並木先生は三久の決めた進路の選択をとても喜んでくれた。
並木先生はどうやら、三久に少しくらいは音楽の才能がある、と思ってくれているようだった。それに、それだけではなくて、いろんな悩みを吹っ切ったような(悩み自体がなくなったわけじゃないのだけれど)三久の顔を見て、すごく安心したような表情をしていた。
その顔はなんだかどこか、三雲鞠の三久を見る顔にちょっとだけ似ていた。どうやら私は、いつの間にかすごくいろんな人に心配をかけていたみたいだ、と並木先生の顔を見て、(それから両親の顔を思い出して)三久は思い、すごく反省した。
「ありがとうございました」
三久はそう言って、並木先生の前をあとにした。
私は東京に行く。そして音楽の道に進むんだ。……と、そうすると決めた以上、自分を応援してくれる(先生だけではなくて)いろんな人たちの期待に必ず答えなければならないと三久はこのとき、心に決めた。

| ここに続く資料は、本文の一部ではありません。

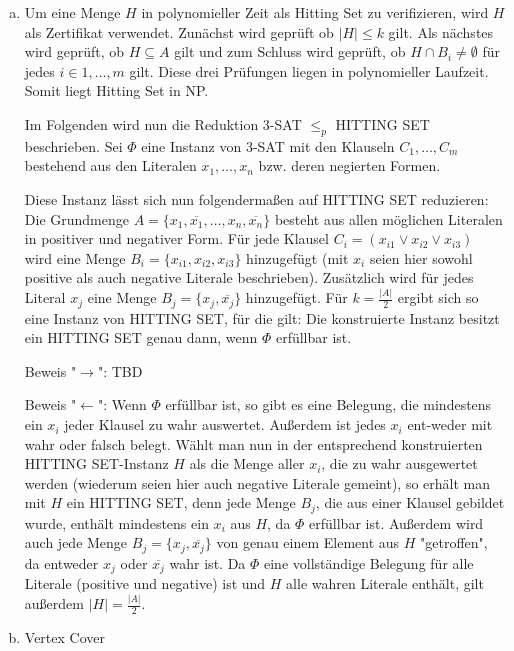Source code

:\documentclass[12pt,a4paper]{article}
\begin{document}
\begin{enumerate}[a)]

	\item Um eine Menge $H$ in polynomieller Zeit als Hitting Set zu verifizieren, wird $H$ als Zertifikat verwendet.
	Zunächst wird geprüft ob $|H|\le k$ gilt. Als nächstes wird geprüft, ob $H \subseteq A$ gilt und zum Schluss wird geprüft, ob $H \cap B_i \neq \emptyset$ für jedes $i \in {1,\dots,m}$ gilt.
	Diese drei Prüfungen liegen in polynomieller Laufzeit. Somit liegt Hitting Set in NP.
	
	Im Folgenden wird nun die Reduktion 3-SAT \(\le_p\) HITTING SET beschrieben. Sei \(\Phi\) eine Instanz von 3-SAT mit den Klauseln \(C_1, \dots, C_m\) bestehend aus den Literalen \(x_1, \dots, x_n\) bzw. deren negierten Formen.
	
	Diese Instanz lässt sich nun folgendermaßen auf HITTING SET reduzieren: Die Grundmenge \(A = \{x_1, \overline{x_1}, \dots, x_n, \overline{x_n}\}\) besteht aus allen möglichen Literalen in positiver und negativer Form. Für jede Klausel \(C_i = (x_{i1} \lor x_{i2} \lor x_{i3})\) wird eine Menge \(B_i = \{x_{i1}, x_{i2}, x_{i3}\}\) hinzugefügt (mit \(x_{i}\) seien hier sowohl positive als auch negative Literale beschrieben). Zusätzlich wird für jedes Literal \(x_j\) eine Menge \(B_j = \{x_j, \overline{x_j}\}\) hinzugefügt. Für \(k = \frac{|A|}{2}\) ergibt sich so eine Instanz von HITTING SET, für die gilt: Die konstruierte Instanz besitzt ein HITTING SET genau dann, wenn \(\Phi\) erfüllbar ist.
	
	Beweis "\(\rightarrow\)": TBD
	
	Beweis "\(\leftarrow\)": Wenn \(\Phi\) erfüllbar ist, so gibt es eine Belegung, die mindestens ein \(x_i\) jeder Klausel zu wahr auswertet. Außerdem ist jedes \(x_i\) ent-weder mit wahr oder falsch belegt. Wählt man nun in der entsprechend konstruierten HITTING SET-Instanz \(H\) als die Menge aller \(x_i\), die zu wahr ausgewertet werden (wiederum seien hier auch negative Literale gemeint), so erhält man mit \(H\) ein HITTING SET, denn jede Menge \(B_j\), die aus einer Klausel gebildet wurde, enthält mindestens ein \(x_i\) aus \(H\), da \(\Phi\) erfüllbar ist. Außerdem wird auch jede Menge \(B_j = \{x_j, \overline{x_j}\}\) von genau einem Element aus \(H\) "getroffen", da entweder \(x_j\) oder \(\overline{x_j}\) wahr ist. Da \(\Phi\) eine vollständige Belegung für alle Literale (positive und negative) ist und \(H\) alle wahren Literale enthält, gilt außerdem \(|H| = \frac{|A|}{2}\).

	\item Vertex Cover

\end{enumerate}
\end{document}
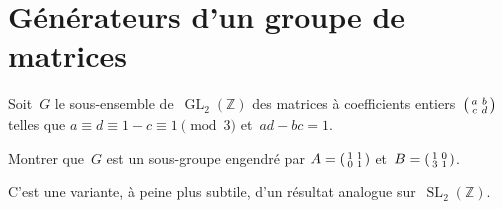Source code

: 
\section{Générateurs d'un groupe de matrices}

Soit~$G$ le sous-ensemble de~$\operatorname{GL}_2(\mathbb{Z})$
des matrices à coefficients entiers~$ \begin{psmallmatrix} a&b\\c&d \end{psmallmatrix}$ telles que
$a\equiv d \equiv 1-c \equiv 1 \pmod{3}$ et~$ad-bc=1$.

Montrer que~$G$ est un sous-groupe engendré par
$A = \begin{psmallmatrix} 1&1\\0&1 \end{psmallmatrix}$
et~$B = \begin{psmallmatrix} 1&0\\3&1 \end{psmallmatrix}$.

\begin{em}
  C'est une variante, à peine plus subtile, d'un résultat analogue sur~$\operatorname{SL}_2(\mathbb{Z})$.
\end{em}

(随分と悩んで、進路のことで両親や先生たちに迷惑をかけてしまったこともあるし、……)
「よし!」
鞠は気合を入れて、誰もいない学校の廊下のところでそう言った。
夏の終わりごろ。
森家で一匹の子猫を飼うことになった。(親戚の家で猫が生まれたという話だった)
とても可愛らしい黒猫の子猫だった。
その子猫は、どことなく鞠に似ているように見えた。
三久はその黒猫の子猫に『手毬』と言う名前をつけた。(鞠にはないしょで。こっそりと)
「よろしくね、手毬」
三久がそう言うと、手毬は「にゃー」と嬉しそうな声で三久に返事を返した。
「お前は可愛いね」と三久は言った。
三久は手毬のことをきっと神様がおくってくれた、自分と鞠の二人の縁結びの猫だと思った。
秋の深まったころに、西中学校から少し歩いたところに、西中学校の生徒たちがよく立ち寄る古い駄菓子屋さんがあったので、そこに二人で寄ることにした。
駄菓子屋さんに着くと、そこに西中学校の生徒は、誰もいなかった。(それはすごく珍しいことだった)
そんな駄菓子屋さんの店内を見て、「貸切ですね」と嬉しそうな声で鞠が言った。
三久は駄菓子屋さんの中で、二人でソーダを飲みながら、(先輩だから奢ってあげた)鞠と一緒に、……、いろんな、いろんなお話をした。
鞠はいつも、三久の隣で明るい顔で、笑ってくれた。